§ **What needs to be done**
From the data below, return all lines holding the string "Derek".

§ **Stored data entries**
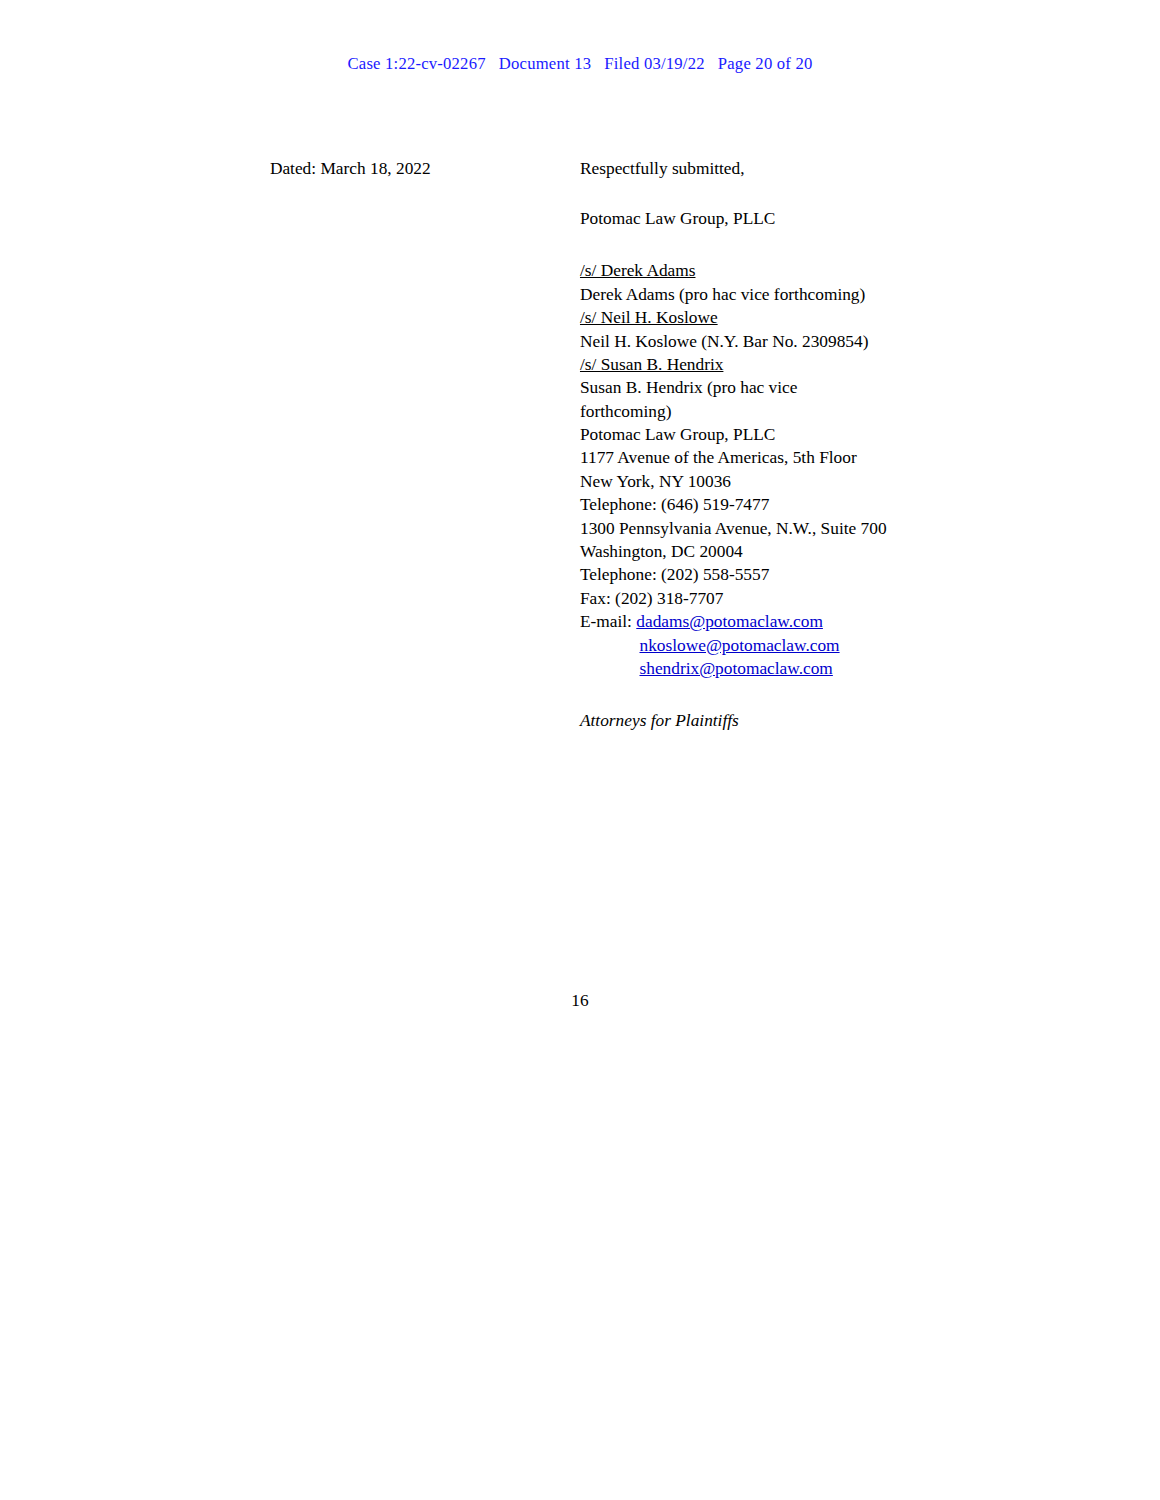Case 1:22-cv-02267 Document 13 Filed 03/19/22 Page 20 of 20
Dated: March 18, 2022
Respectfully submitted,
Potomac Law Group, PLLC
/s/ Derek Adams
Derek Adams (pro hac vice forthcoming)
/s/ Neil H. Koslowe
Neil H. Koslowe (N.Y. Bar No. 2309854)
/s/ Susan B. Hendrix
Susan B. Hendrix (pro hac vice
forthcoming)
Potomac Law Group, PLLC
1177 Avenue of the Americas, 5th Floor
New York, NY 10036
Telephone: (646) 519-7477
1300 Pennsylvania Avenue, N.W., Suite 700
Washington, DC 20004
Telephone: (202) 558-5557
Fax: (202) 318-7707
E-mail: dadams@potomaclaw.com
nkoslowe@potomaclaw.com
shendrix@potomaclaw.com
Attorneys for Plaintiffs
16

§ **Exercise answer**
/s/ Derek Adams
Derek Adams (pro hac vice forthcoming)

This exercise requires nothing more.